Le troisième volet est un aspect de veille sanitaire. Le service effectue des tournées régulières pour analyser le moindre signe d'attaques : "on se rapproche alors des propriétaires pour les accompagner, car c'est obligatoire de traiter un palmier malade. Pour reconnaître les signes, on peut voir des palmes asymétriques, cisaillées ou qui commence à s'affaisser. Avec ces mesures on a gagné une bataille, mais on reste vigilant car le charançon est toujours là, contenu" conclu l'expert.
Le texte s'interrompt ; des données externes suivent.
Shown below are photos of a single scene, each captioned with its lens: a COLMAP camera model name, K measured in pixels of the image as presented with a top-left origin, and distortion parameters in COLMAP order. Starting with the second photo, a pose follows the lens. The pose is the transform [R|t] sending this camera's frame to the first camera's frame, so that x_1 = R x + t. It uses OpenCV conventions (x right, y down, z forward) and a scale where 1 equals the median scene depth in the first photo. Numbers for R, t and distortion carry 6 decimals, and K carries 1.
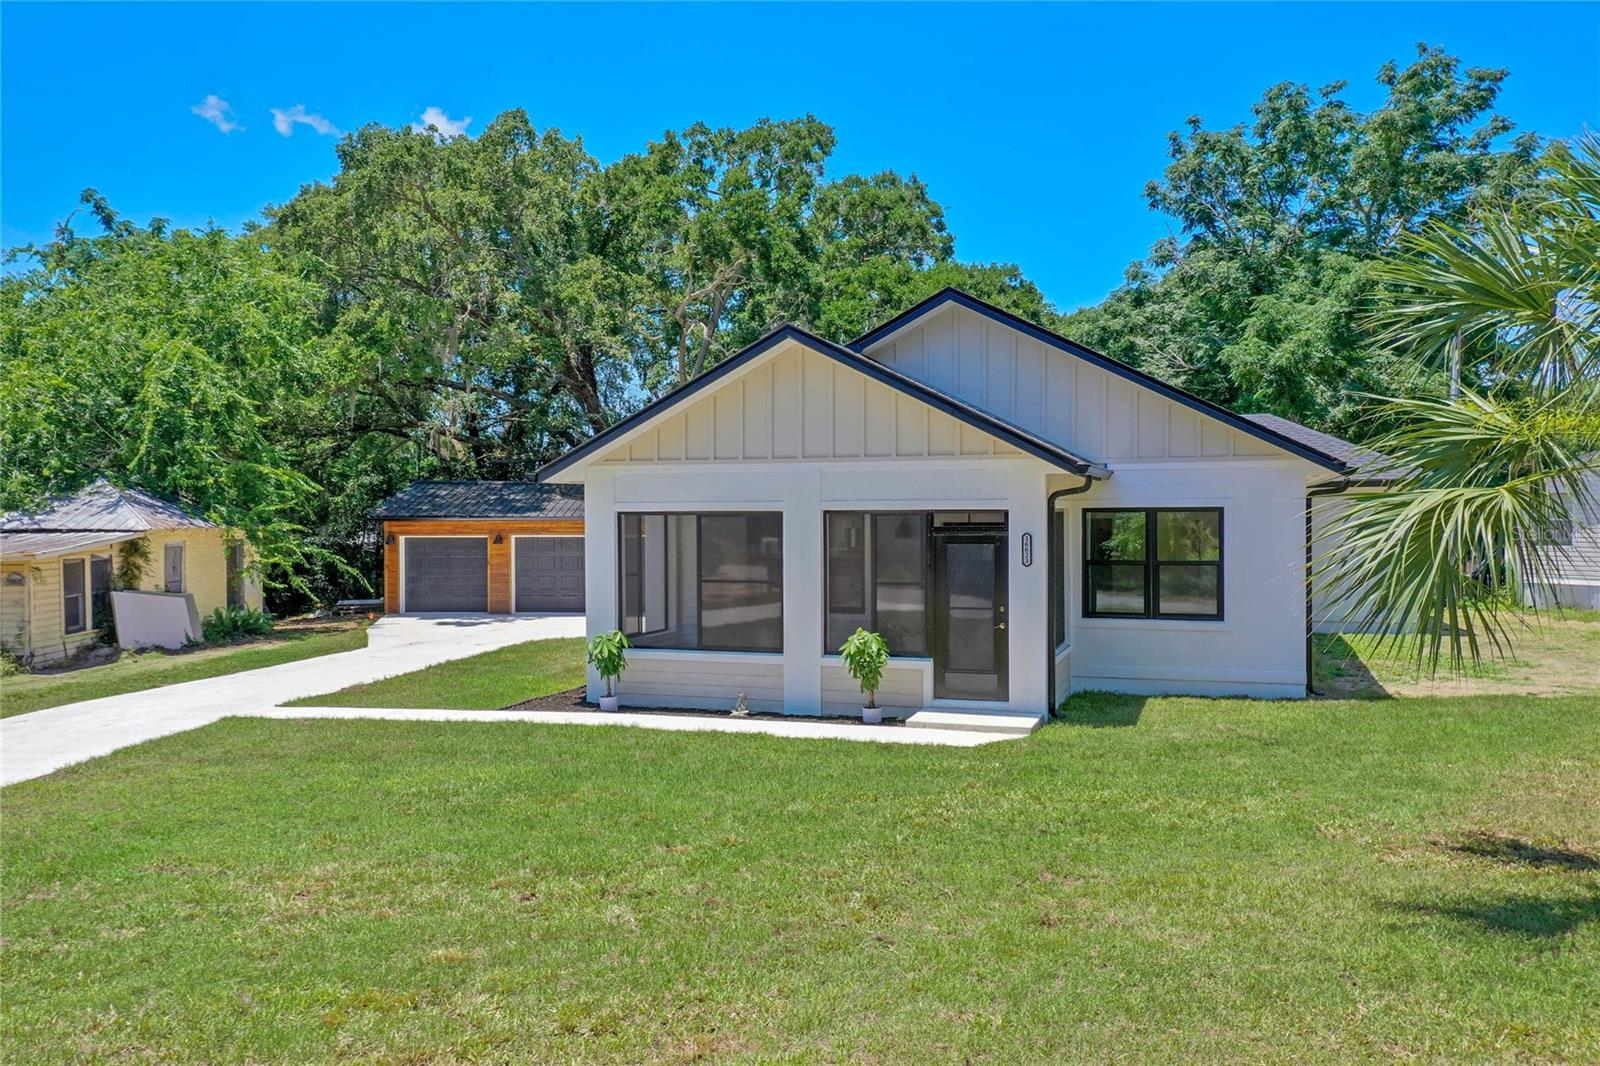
lens RADIAL K [[1266.3, 0, 800.0], [0, 1266.3, 533.0], [0, 0, 1]] dist [0.010522, -0.004168]
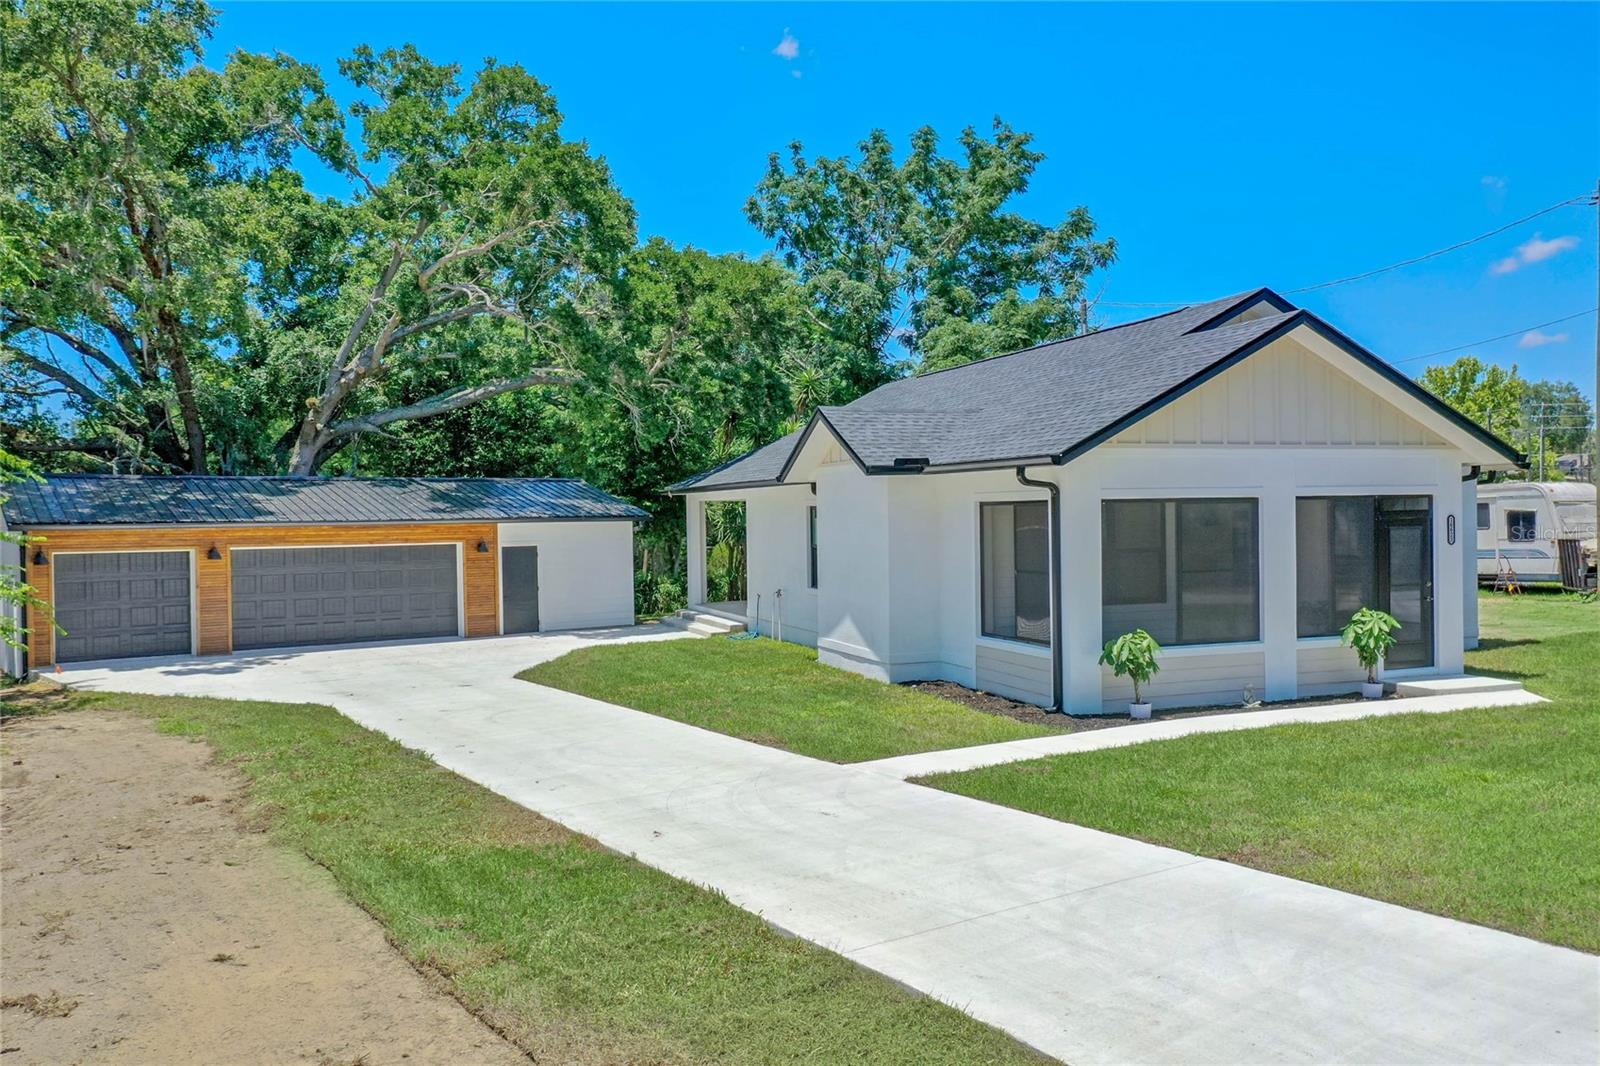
lens RADIAL K [[1254.6, 0, 800.0], [0, 1254.6, 533.0], [0, 0, 1]] dist [0.002032, 0.006284]
pose [[0.774968, -0.018447, 0.631731, -0.919546], [0.023358, 0.999727, 0.000538, 0.001610], [-0.631568, 0.014339, 0.775188, 0.466595]]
La lutte biologique, un espoir 100 % bio et accessible
Une arme biologique a été testée, les chercheurs ne sont pas encore unanimes sur la question. À Nice, le champignon Beauveria Bassiana a été testé en 2022, il éradique le coléoptère en quelques jours seulement. Mais est-ce la méthode d'administration employée ou le champignon en lui-même, les résultats ne sont pas uniformes, difficile de dire si c'est à 100% efficace.
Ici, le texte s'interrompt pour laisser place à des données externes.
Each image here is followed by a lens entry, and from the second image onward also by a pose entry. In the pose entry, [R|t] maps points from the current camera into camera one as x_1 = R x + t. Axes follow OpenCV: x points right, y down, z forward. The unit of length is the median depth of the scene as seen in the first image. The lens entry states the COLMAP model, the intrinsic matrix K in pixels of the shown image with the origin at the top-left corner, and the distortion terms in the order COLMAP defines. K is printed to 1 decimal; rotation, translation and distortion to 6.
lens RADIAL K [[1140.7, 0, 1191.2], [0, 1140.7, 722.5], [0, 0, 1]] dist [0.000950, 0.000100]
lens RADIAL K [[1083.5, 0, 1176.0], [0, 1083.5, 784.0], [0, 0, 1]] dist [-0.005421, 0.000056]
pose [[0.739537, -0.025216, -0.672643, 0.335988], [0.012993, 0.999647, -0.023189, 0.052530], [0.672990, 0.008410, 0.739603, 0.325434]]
Dans la lutte biologique, un auxiliaire commence à être bien connu des acteurs concernés par cette bataille, le nématode. Il est classé par l'ANSES comme un moyen de lutte préventif et curatif classé respectivement 3 et 2,5 sur une échelle de 5. Le principal problème de ces petits organismes parasites, c'est que le traitement doit être renouvelé très régulièrement, toutes les trois semaines, ce qui fait monter le coût à l'année jusqu'à 250 euros.
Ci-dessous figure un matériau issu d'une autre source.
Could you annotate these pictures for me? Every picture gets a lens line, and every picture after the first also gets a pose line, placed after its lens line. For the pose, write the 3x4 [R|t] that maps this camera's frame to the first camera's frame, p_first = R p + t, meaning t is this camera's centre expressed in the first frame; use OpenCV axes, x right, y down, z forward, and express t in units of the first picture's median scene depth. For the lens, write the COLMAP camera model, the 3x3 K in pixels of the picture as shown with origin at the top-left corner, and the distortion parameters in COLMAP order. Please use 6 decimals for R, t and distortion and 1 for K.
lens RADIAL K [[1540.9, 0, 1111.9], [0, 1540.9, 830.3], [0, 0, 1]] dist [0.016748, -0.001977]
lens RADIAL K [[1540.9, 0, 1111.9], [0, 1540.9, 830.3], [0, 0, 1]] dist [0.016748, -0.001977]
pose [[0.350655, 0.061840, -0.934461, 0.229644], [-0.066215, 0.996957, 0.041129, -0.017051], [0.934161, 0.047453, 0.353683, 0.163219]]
La solution pourrait venir d'un ultime allié, un autre auxiliaire découvert par une chercheuse de l'INRAE (Institut national de recherche pour l'agriculture, l'alimentation et l'environnement), Elisabeth Tabone est ingénieure, elle travaille sur plusieurs ravageurs dont deux qui s'attaquent aux palmiers : un papillon et le charançon : "en lutte bio comme en lutte chimique d'ailleurs, il n’y a pas d’éradication, le but, c'est de contrôler le ravageur. Pour le papillon palmivore, Paysandisia archon très présent dans la région, j'ai travaillé pour trouver un auxiliaire et mettre au point sa méthode d'utilisation, on a trouvé un prédateur parasitoïde qui est actuellement en phase de commercialisation. Pour le charançon, on a exclu les parasitoïdes, les œufs sont bien protégés, on a opté pour un petit prédateur qui peut se faufiler et trouver les œufs et les jeunes larves du ravageur. Nos résultats sont concluants en laboratoire, il faudrait pouvoir passer à la phase de test sur le terrain, mais pour cela, il faut trouver des partenaires".
La chercheuse va publier ses travaux dans des revues scientifiques et se porte volontaire pour accompagner les acteurs qui seraient désireux de développer un traitement de lutte biologique qui se ferait sous forme de lâcher d'insecte comme on lâche des coccinelles sur les cultures.
Un dernier espoir pour préserver l'un des emblèmes de la Côte d'Azur, présent jusque sur le blason de la ville de Cannes.